Secondly, the plot sucked. I mean, it was a bunch of middle-schoolers flying. Like, I get China is a little crazy on the Kung Fu, but come on! The fighting scene where "Dre" is running from the Chinese kids is not that bad of a scene, I'll admit, but it kept occurring to me that these kids are like 10 and 12. Then there's the whole Dre and Chinese girl romance thing. I was falling asleep every time they were together. I mean, you're 12! As someone else on IMDb said, there is no sexual tension! Sure it's family-orientated, but it's uninteresting to the rest.
Then the predictability. The friend who dragged me there told me half of the whole movie, and she's never watched it before. It's so boring sitting there knowing what's going to happen. Of course, he was going to win, of course he was going to run faster. Of course Jackie Chan would save him, like, I didn't even have to watch the whole thing to know what was going to happen.

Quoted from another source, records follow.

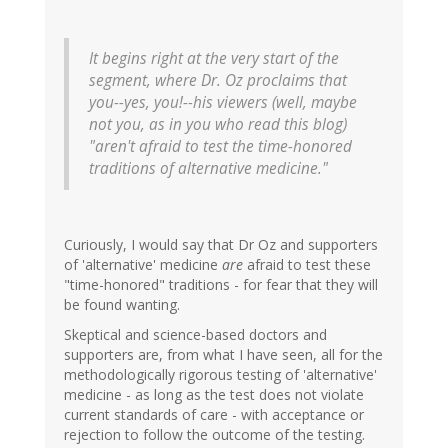
It begins right at the very start of the
segment, where Dr. Oz proclaims that
you--yes, you!--his viewers (well, maybe
not you, as in you who read this blog)
"aren't afraid to test the time-honored
traditions of alternative medicine."
Curiously, I would say that Dr Oz and supporters
of 'alternative' medicine
are
afraid to test these
"time-honored" traditions - for fear that they will
be found wanting.
Skeptical and science-based doctors and
supporters are, from what I have seen, all for the
methodologically rigorous testing of 'alternative'
medicine - as long as the test does not violate
current standards of care - with acceptance or
rejection to follow the outcome of the testing.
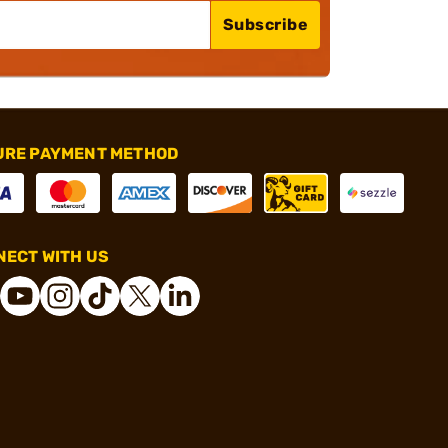
Subscribe
URE PAYMENT METHOD
ECT WITH US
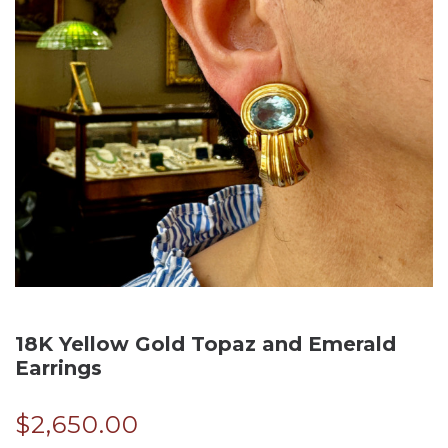
18K Yellow Gold Topaz and Emerald
Earrings
$
2,650.00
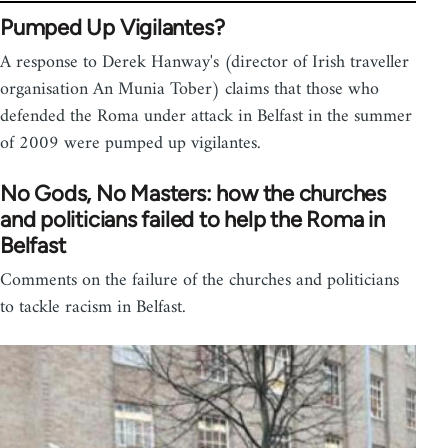
Pumped Up Vigilantes?
A response to Derek Hanway's (director of Irish traveller
organisation An Munia Tober) claims that those who
defended the Roma under attack in Belfast in the summer
of 2009 were pumped up vigilantes.
No Gods, No Masters: how the churches
and politicians failed to help the Roma in
Belfast
Comments on the failure of the churches and politicians
to tackle racism in Belfast.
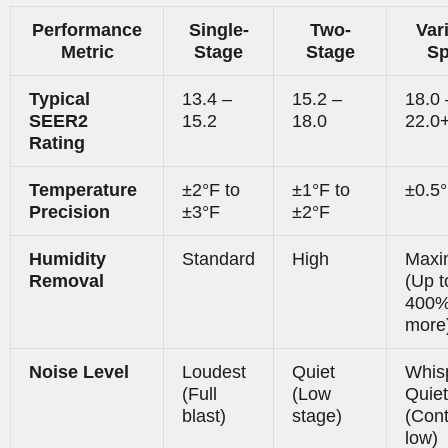
Performance
Single-
Two-
Var
Metric
Stage
Stage
S
Typical
13.4 –
15.2 –
18.0 
SEER2
15.2
18.0
22.0
Rating
Temperature
±2°F to
±1°F to
±0.5
Precision
±3°F
±2°F
Humidity
Standard
High
Max
Removal
(Up t
400
more
Noise Level
Loudest
Quiet
Whis
(Full
(Low
Quiet
blast)
stage)
(Con
low)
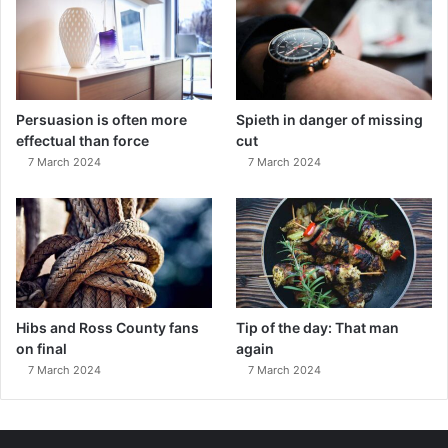
Persuasion is often more
Spieth in danger of missing
effectual than force
cut
7 March 2024
7 March 2024
Hibs and Ross County fans
Tip of the day: That man
on final
again
7 March 2024
7 March 2024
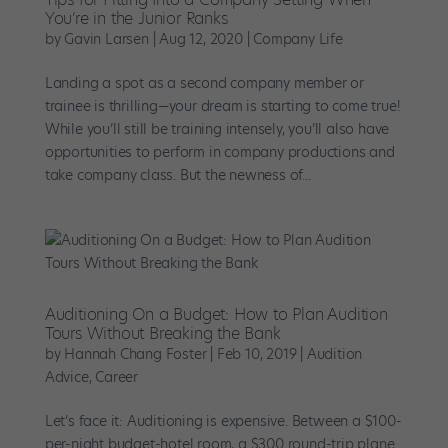
You’re in the Junior Ranks
by
Gavin Larsen
|
Aug 12, 2020
|
Company Life
Landing a spot as a second company member or
trainee is thrilling—your dream is starting to come true!
While you’ll still be training intensely, you’ll also have
opportunities to perform in company productions and
take company class. But the newness of...
Auditioning On a Budget: How to Plan Audition
Tours Without Breaking the Bank
by
Hannah Chang Foster
|
Feb 10, 2019
|
Audition
Advice
,
Career
Let’s face it: Auditioning is expensive. Between a $100-
per-night budget-hotel room, a $300 round-trip plane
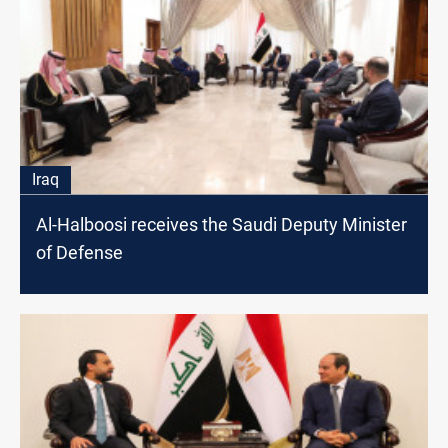
Iraq
Al-Halboosi receives the Saudi Deputy Minister
of Defense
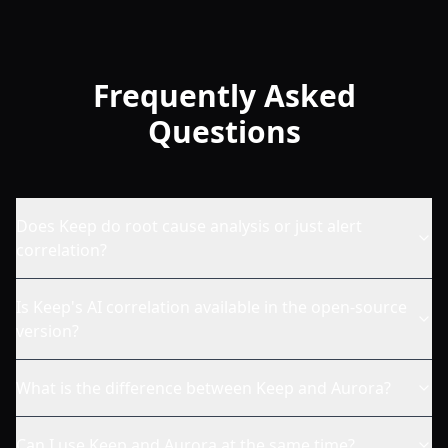
Frequently Asked
Questions
Does Keep do root cause analysis or just alert
correlation?
Is Keep's AI correlation available in the open-source
version?
What is the difference between Keep and Aurora?
Can I use Keep and Aurora at the same time?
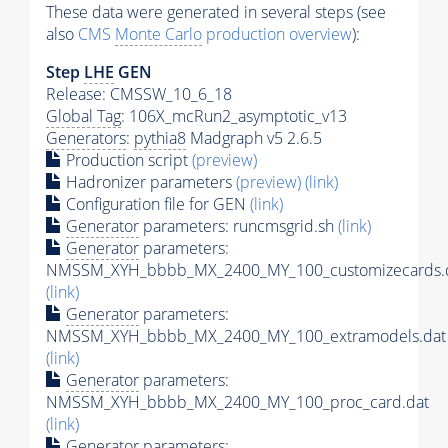
These data were generated in several steps (see
also
CMS
Monte Carlo
production overview
):
Step
LHE
GEN
Release: CMSSW_10_6_18
Global Tag
: 106X_mcRun2_asymptotic_v13
Generators
:
pythia8
Madgraph v5 2.6.5
Production script
(preview)
Hadronizer parameters
(preview)
(link)
Configuration file for GEN
(link)
Generator
parameters: runcmsgrid.sh
(link)
Generator
parameters:
NMSSM_XYH_bbbb_MX_2400_MY_100_customizecards.
(link)
Generator
parameters:
NMSSM_XYH_bbbb_MX_2400_MY_100_extramodels.dat
(link)
Generator
parameters:
NMSSM_XYH_bbbb_MX_2400_MY_100_proc_card.dat
(link)
Generator
parameters:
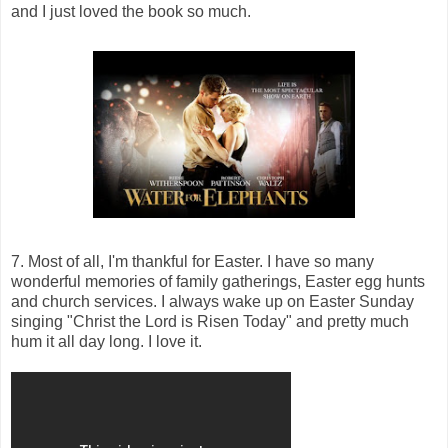
and I just loved the book so much.
7. Most of all, I'm thankful for Easter. I have so many
wonderful memories of family gatherings, Easter egg hunts
and church services. I always wake up on Easter Sunday
singing "Christ the Lord is Risen Today" and pretty much
hum it all day long. I love it.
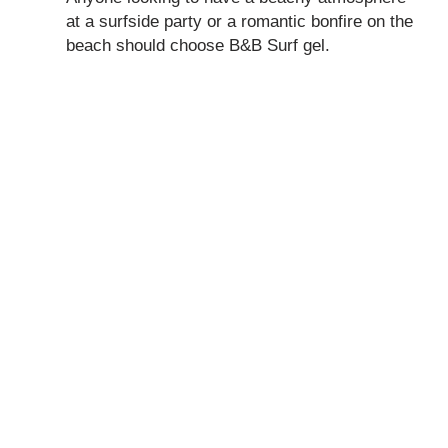
at a surfside party or a romantic bonfire on the
beach should choose B&B Surf gel.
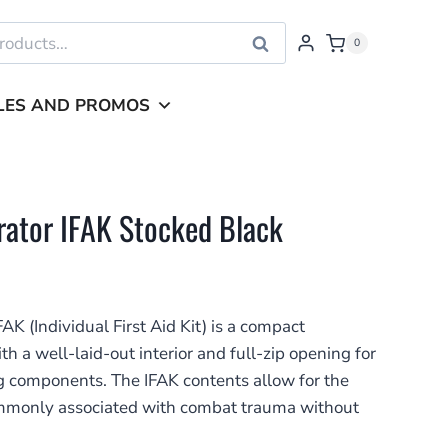
Search
0
LES AND PROMOS
rator IFAK Stocked Black
K (Individual First Aid Kit) is a compact
h a well-laid-out interior and full-zip opening for
ing components. The IFAK contents allow for the
commonly associated with combat trauma without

Also, a lot of the scenes were pointless. I can see why the movie was so long. I can only imagine if they have an extended version! Dre drinking from the Dragon water or whatever, what did that do? I also didn't understand why Jackie was so reluctant to teach Dre at first. I imagined it had something to do with the crazy trainer, but with all the time they had, never developed a true story. Okay, so he got into an accident and killed his wife and kid… I'm sorry? Like, what does that have to really do with anything?
Overall, it wasn't worth watching. Or maybe it's not a movie you'd watch twice, because I sure as hell won't. God forbid they make a sequel.